----- Bahan Tugas -----

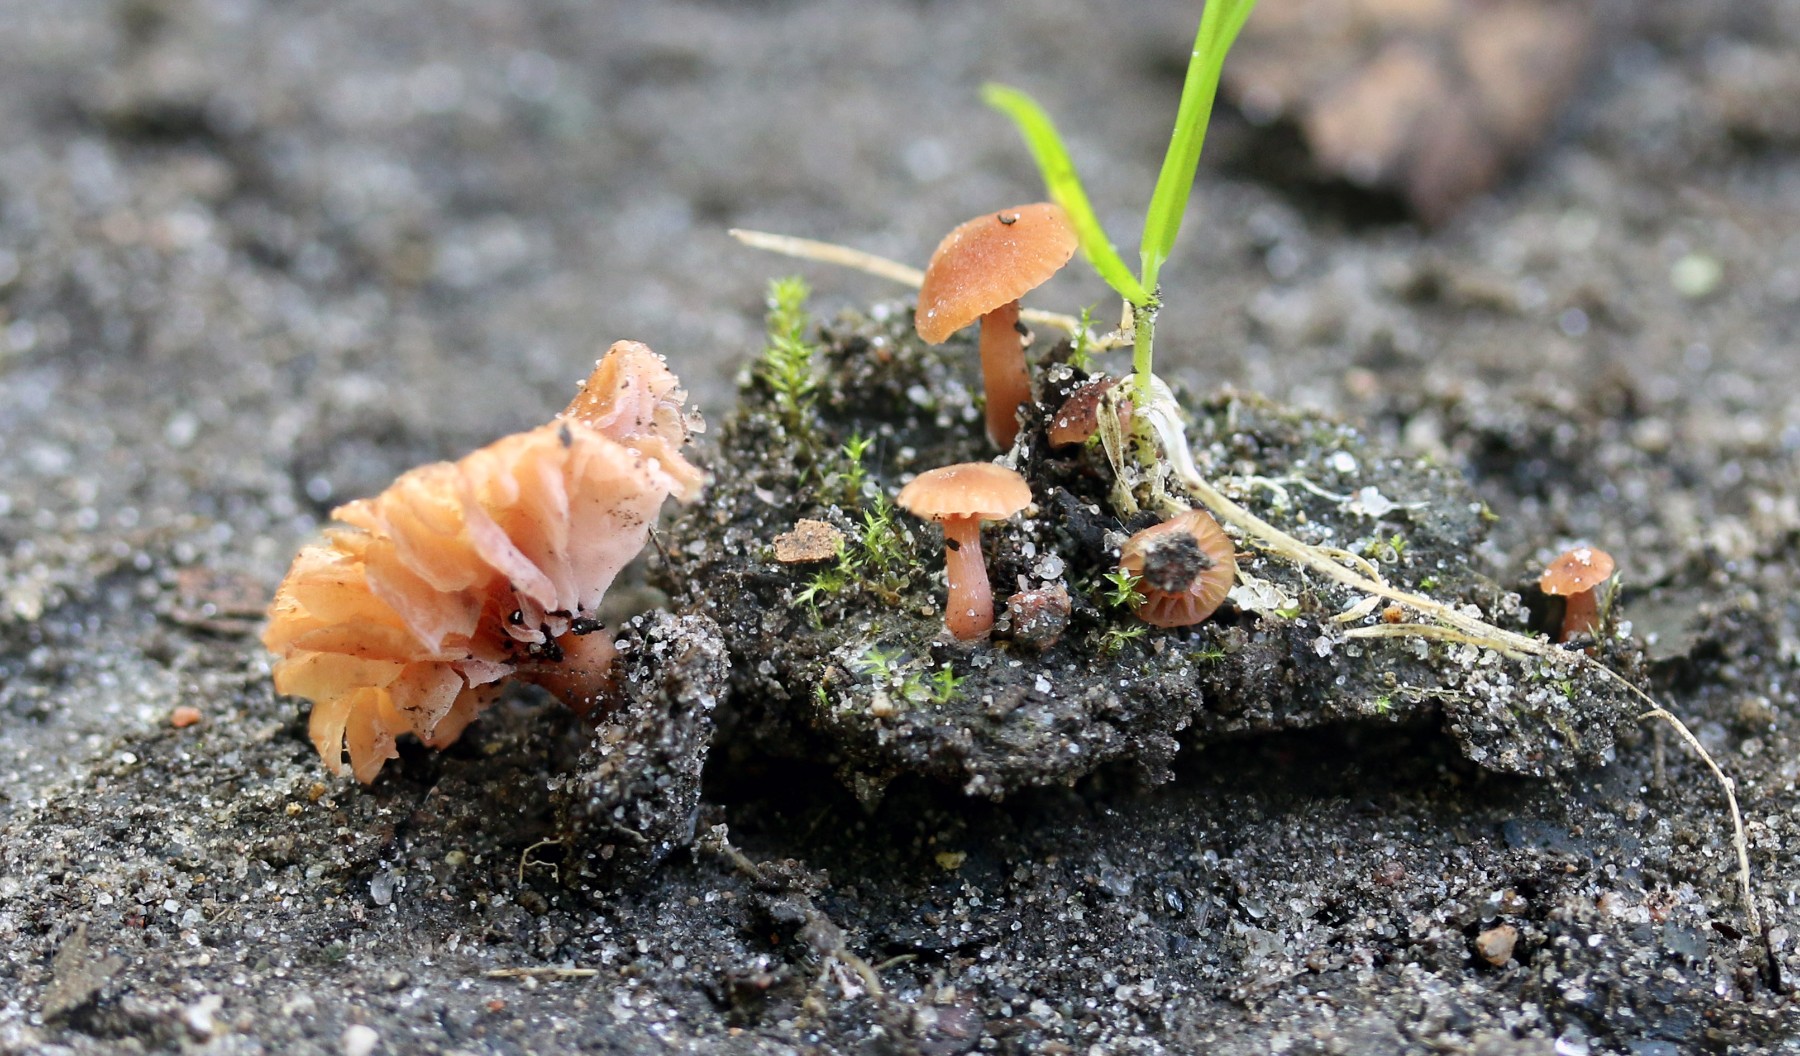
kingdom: Fungi
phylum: Basidiomycota
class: Agaricomycetes
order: Agaricales
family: Hydnangiaceae
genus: Laccaria
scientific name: Laccaria tortilis
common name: krybende ametysthat
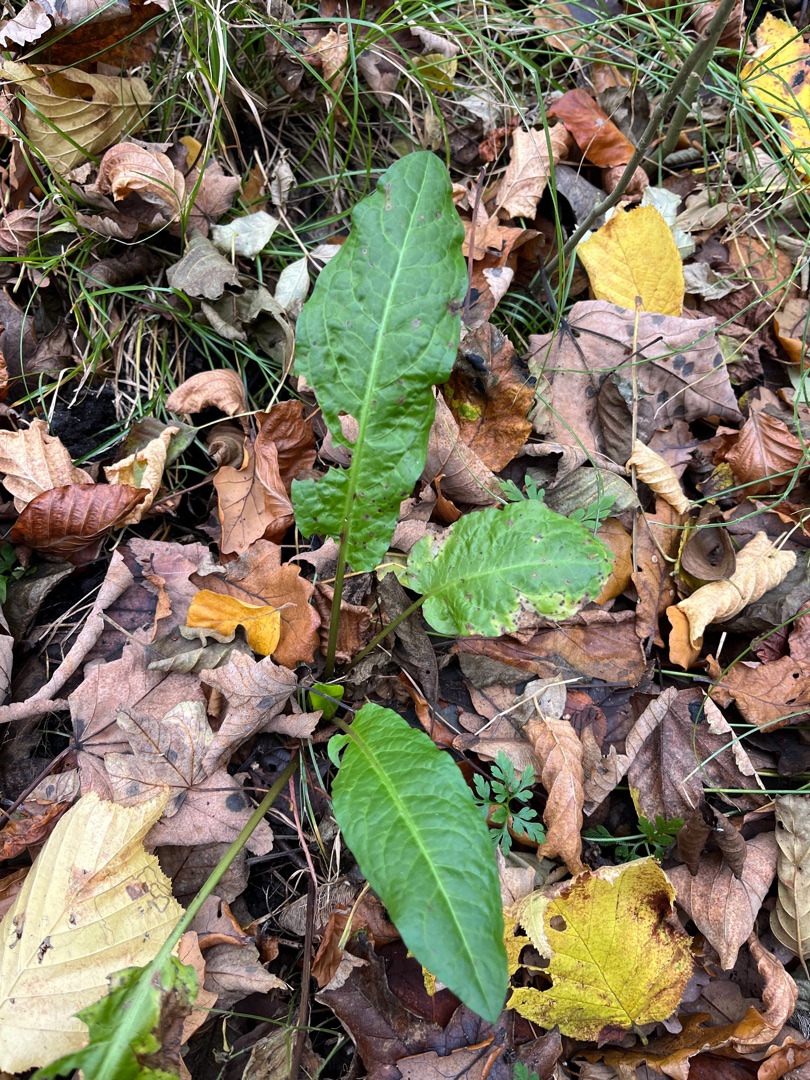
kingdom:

-----

§ **Tugas yang Dikerjakan**
Perbarui semua catatan di atas dengan mengganti "genus" menjadi "marga" tanpa mengubah bagian lain. Jangan sertakan gambarnya dalam jawaban.

§ **Jawaban Tertulis**
kingdom: Fungi
phylum: Basidiomycota
class: Agaricomycetes
order: Agaricales
family: Hydnangiaceae
marga: Laccaria
scientific name: Laccaria tortilis
common name: krybende ametysthat
kingdom:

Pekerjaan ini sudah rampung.